You may often wonder how Texas’ business tax climate ranks with other states. Well, the Tax Foundation has an answer in their recently released 2018 State Business Tax Climate Index report rankings all fifty states based on the burdens of each state’s corporate income tax, individual income tax, sales tax, unemployment insurance, and property tax. We care about these sort of rankings because lower tax burdens increase economic freedom, which is associated with greater prosperity.

You’ll notice that Figure 1 presents the ranking of each state, whereby the top ranked states include either states without at least one major tax, such as the individual income tax, or states that have all major taxes with low rates and broad bases. Meanwhile, poor ranked states share similar shortcomings such as complex non-neutral taxes and comparatively high tax rates, such as in the three worst ranking states: California, New York, and New Jersey.

How has Texas fared? Texas ranked 13th best nationwide for the second year in a row. While Texas continues to excel in the individual income tax category—because it rightfully doesn’t have one, its tepid overall ranking can be attributed to lower scores in property tax, corporate income tax, and, particularly, unemployment insurance, where it fell thirteen spots since last year.

Although the 2015 Texas Legislature cut the business franchise (margins) tax rates by 25 percent, the relative ranking of the corporate income tax portion of the index remains unchanged at 49th, or second worst! This is because the business tax is a gross receipts-style tax that is costly to comply with and pay. If Texas eliminated this onerous tax, the Tax Foundation finds the state’s overall business tax climate could increase to 3rd best and the Texas Public Policy Foundation and the Legislative Budget Board (LBB) estimated large economic gains.

Texans have been hurt by burdensome local property taxes for too long, with that ranking in the report being 14th worst in the last two years.
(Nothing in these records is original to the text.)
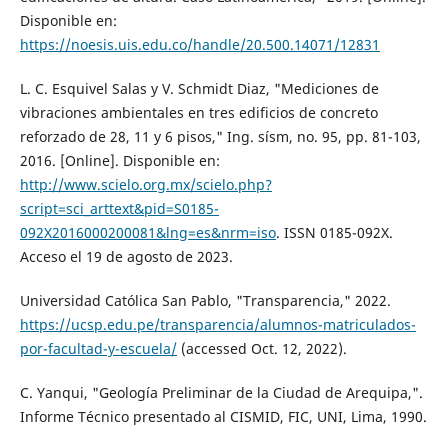
Disponible en:
https://noesis.uis.edu.co/handle/20.500.14071/12831
L. C. Esquivel Salas y V. Schmidt Diaz, "Mediciones de
vibraciones ambientales en tres edificios de concreto
reforzado de 28, 11 y 6 pisos," Ing. sísm, no. 95, pp. 81-103,
2016. [Online]. Disponible en:
http://www.scielo.org.mx/scielo.php?
script=sci_arttext&pid=S0185-
092X2016000200081&lng=es&nrm=iso
. ISSN 0185-092X.
Acceso el 19 de agosto de 2023.
Universidad Católica San Pablo, "Transparencia," 2022.
https://ucsp.edu.pe/transparencia/alumnos-matriculados-
por-facultad-y-escuela/
(accessed Oct. 12, 2022).
C. Yanqui, "Geología Preliminar de la Ciudad de Arequipa,".
Informe Técnico presentado al CISMID, FIC, UNI, Lima, 1990.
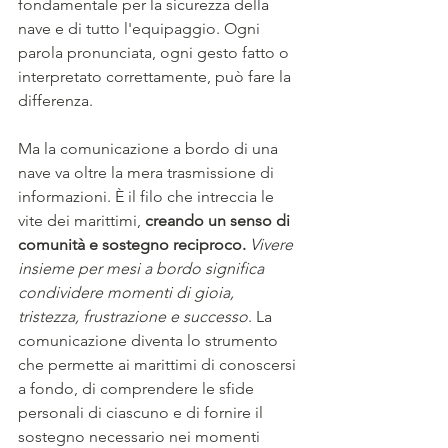
fondamentale per la sicurezza della 
nave e di tutto l'equipaggio. Ogni 
parola pronunciata, ogni gesto fatto o 
interpretato correttamente, può fare la 
differenza.
Ma la comunicazione a bordo di una 
nave va oltre la mera trasmissione di 
informazioni. È il filo che intreccia le 
vite dei marittimi,
 creando un senso di 
comunità e sostegno reciproco. 
Vivere 
insieme per mesi a bordo significa 
condividere momenti di gioia, 
tristezza, frustrazione e successo
. La 
comunicazione diventa lo strumento 
che permette ai marittimi di conoscersi 
a fondo, di comprendere le sfide 
personali di ciascuno e di fornire il 
sostegno necessario nei momenti 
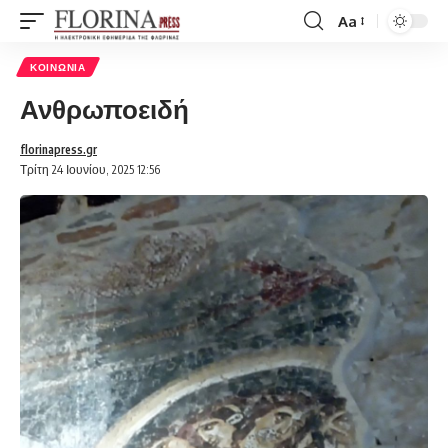
Aa
Font
Resizer
ΚΟΙΝΩΝΊΑ
Ανθρωποειδή
florinapress.gr
Τρίτη 24 Ιουνίου, 2025 12:56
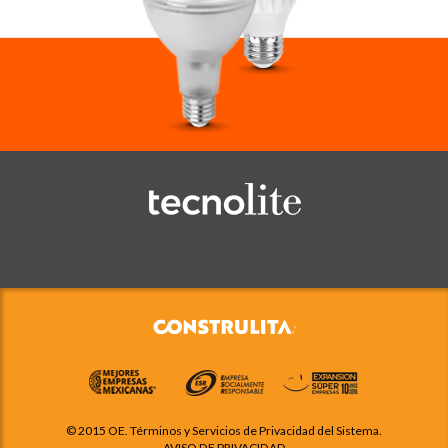
© 2015 OE. Términos y Servicios de Privacidad del Sistema.
AVISO DE PRIVACIDAD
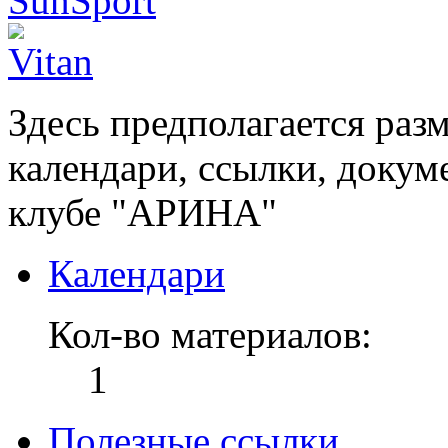
Здесь предполагается ра
календари, ссылки, докум
клубе "АРИНА"
Календари
Кол-во материалов:
1
Полезные ссылки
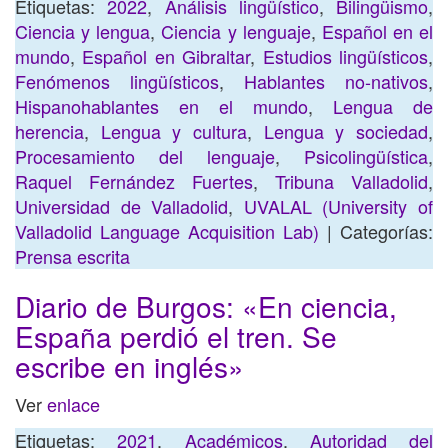
Etiquetas:
2022
,
Análisis lingüístico
,
Bilingüismo
,
Ciencia y lengua
,
Ciencia y lenguaje
,
Español en el
mundo
,
Español en Gibraltar
,
Estudios lingüísticos
,
Fenómenos lingüísticos
,
Hablantes no-nativos
,
Hispanohablantes en el mundo
,
Lengua de
herencia
,
Lengua y cultura
,
Lengua y sociedad
,
Procesamiento del lenguaje
,
Psicolingüística
,
Raquel Fernández Fuertes
,
Tribuna Valladolid
,
Universidad de Valladolid
,
UVALAL (University of
Valladolid Language Acquisition Lab)
| Categorías:
Prensa escrita
Diario de Burgos: «En ciencia,
España perdió el tren. Se
escribe en inglés»
Ver
enlace
Etiquetas:
2021
,
Académicos
,
Autoridad del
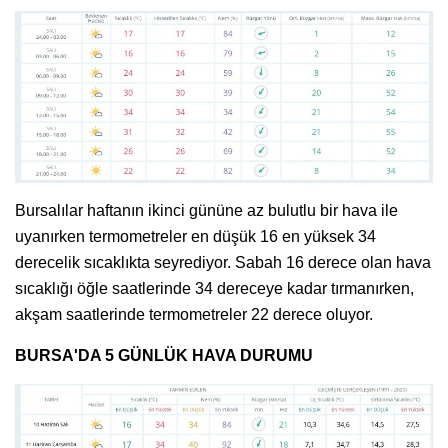
Bursalılar haftanın ikinci gününe az bulutlu bir hava ile
uyanırken termometreler en düşük 16 en yüksek 34
derecelik sıcaklıkta seyrediyor. Sabah 16 derece olan hava
sıcaklığı öğle saatlerinde 34 dereceye kadar tırmanırken,
akşam saatlerinde termometreler 22 derece oluyor.
BURSA'DA 5 GÜNLÜK HAVA DURUMU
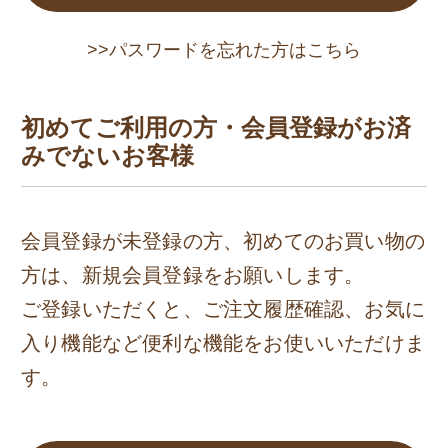
>>パスワードを忘れた方はこちら
初めてご利用の方・会員登録がお済
みでないお客様
会員登録が未登録の方、初めてのお買い物の
方は、新規会員登録をお願いします。
ご登録いただくと、ご注文履歴確認、お気に
入り機能など便利な機能をお使いいただけま
す。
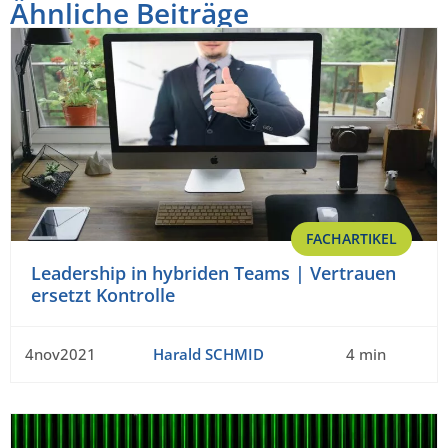
Ähnliche Beiträge
FACHARTIKEL
Leadership in hybriden Teams | Vertrauen
ersetzt Kontrolle
4nov2021
Harald SCHMID
4 min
We know all too well about complexity, high rates, and lack of voter oversight. To overcome this burden, the Texas Public Policy Foundation recommends structural reforms in the short run while replacing them soon with a reformed sales tax (higher rate and broader base) to achieve more economic growth and job creation.
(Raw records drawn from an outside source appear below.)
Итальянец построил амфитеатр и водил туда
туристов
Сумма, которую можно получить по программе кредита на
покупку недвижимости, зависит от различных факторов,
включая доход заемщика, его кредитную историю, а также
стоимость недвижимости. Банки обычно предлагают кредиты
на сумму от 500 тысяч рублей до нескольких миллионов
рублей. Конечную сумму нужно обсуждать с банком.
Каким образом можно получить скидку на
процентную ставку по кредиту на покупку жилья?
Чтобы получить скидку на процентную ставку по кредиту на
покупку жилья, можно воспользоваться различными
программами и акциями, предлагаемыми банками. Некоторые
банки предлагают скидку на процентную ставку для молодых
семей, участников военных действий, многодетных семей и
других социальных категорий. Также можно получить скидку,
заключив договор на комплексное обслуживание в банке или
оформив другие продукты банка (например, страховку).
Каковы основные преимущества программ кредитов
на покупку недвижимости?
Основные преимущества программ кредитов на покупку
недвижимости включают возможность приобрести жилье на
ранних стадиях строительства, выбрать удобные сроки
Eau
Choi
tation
Moving forward, our elected officials should consider these rankings by the Tax Foundation and other reports when looking for ways to improve the state’s business tax climate so Texans have the best chance to start a new business or gain employment. The Texas model of limited government has contributed to human flourishing, where 25 percent of new jobs created nationwide have been since December 2007, but there’s always room for improvement.